*Brief*. Would you extract the whole listing below and retype it exactly?

*Dataset records*.
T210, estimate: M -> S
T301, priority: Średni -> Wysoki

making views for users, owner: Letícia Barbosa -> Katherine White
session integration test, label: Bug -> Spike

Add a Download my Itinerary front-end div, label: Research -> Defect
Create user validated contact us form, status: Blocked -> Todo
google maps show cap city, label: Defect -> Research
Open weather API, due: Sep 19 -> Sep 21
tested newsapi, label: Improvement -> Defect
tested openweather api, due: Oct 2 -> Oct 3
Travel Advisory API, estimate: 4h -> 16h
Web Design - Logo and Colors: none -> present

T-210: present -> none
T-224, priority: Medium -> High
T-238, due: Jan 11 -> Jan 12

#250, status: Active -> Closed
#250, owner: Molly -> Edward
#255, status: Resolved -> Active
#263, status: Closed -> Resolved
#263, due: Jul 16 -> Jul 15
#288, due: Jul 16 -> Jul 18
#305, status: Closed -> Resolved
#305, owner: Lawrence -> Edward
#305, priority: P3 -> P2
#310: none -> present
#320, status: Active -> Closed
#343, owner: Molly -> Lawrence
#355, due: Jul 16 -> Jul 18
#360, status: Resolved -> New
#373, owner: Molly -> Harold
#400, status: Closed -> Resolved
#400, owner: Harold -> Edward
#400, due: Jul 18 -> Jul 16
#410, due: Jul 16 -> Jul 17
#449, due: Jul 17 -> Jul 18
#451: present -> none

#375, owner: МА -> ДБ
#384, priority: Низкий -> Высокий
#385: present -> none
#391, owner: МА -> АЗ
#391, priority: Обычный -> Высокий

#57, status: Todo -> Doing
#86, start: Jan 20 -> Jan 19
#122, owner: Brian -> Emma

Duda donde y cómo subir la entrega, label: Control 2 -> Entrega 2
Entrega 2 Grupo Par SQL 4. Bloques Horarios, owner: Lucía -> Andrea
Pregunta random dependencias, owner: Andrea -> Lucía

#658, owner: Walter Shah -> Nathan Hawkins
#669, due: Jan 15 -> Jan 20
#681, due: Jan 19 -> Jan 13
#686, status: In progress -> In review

*Answer to this task*.
T210, estimate: M -> S
T301, priority: Średni -> Wysoki

making views for users, owner: Letícia Barbosa -> Katherine White
session integration test, label: Bug -> Spike

Add a Download my Itinerary front-end div, label: Research -> Defect
Create user validated contact us form, status: Blocked -> Todo
google maps show cap city, label: Defect -> Research
Open weather API, due: Sep 19 -> Sep 21
tested newsapi, label: Improvement -> Defect
tested openweather api, due: Oct 2 -> Oct 3
Travel Advisory API, estimate: 4h -> 16h
Web Design - Logo and Colors: none -> present

T-210: present -> none
T-224, priority: Medium -> High
T-238, due: Jan 11 -> Jan 12

#250, status: Active -> Closed
#250, owner: Molly -> Edward
#255, status: Resolved -> Active
#263, status: Closed -> Resolved
#263, due: Jul 16 -> Jul 15
#288, due: Jul 16 -> Jul 18
#305, status: Closed -> Resolved
#305, owner: Lawrence -> Edward
#305, priority: P3 -> P2
#310: none -> present
#320, status: Active -> Closed
#343, owner: Molly -> Lawrence
#355, due: Jul 16 -> Jul 18
#360, status: Resolved -> New
#373, owner: Molly -> Harold
#400, status: Closed -> Resolved
#400, owner: Harold -> Edward
#400, due: Jul 18 -> Jul 16
#410, due: Jul 16 -> Jul 17
#449, due: Jul 17 -> Jul 18
#451: present -> none

#375, owner: МА -> ДБ
#384, priority: Низкий -> Высокий
#385: present -> none
#391, owner: МА -> АЗ
#391, priority: Обычный -> Высокий

#57, status: Todo -> Doing
#86, start: Jan 20 -> Jan 19
#122, owner: Brian -> Emma

Duda donde y cómo subir la entrega, label: Control 2 -> Entrega 2
Entrega 2 Grupo Par SQL 4. Bloques Horarios, owner: Lucía -> Andrea
Pregunta random dependencias, owner: Andrea -> Lucía

#658, owner: Walter Shah -> Nathan Hawkins
#669, due: Jan 15 -> Jan 20
#681, due: Jan 19 -> Jan 13
#686, status: In progress -> In review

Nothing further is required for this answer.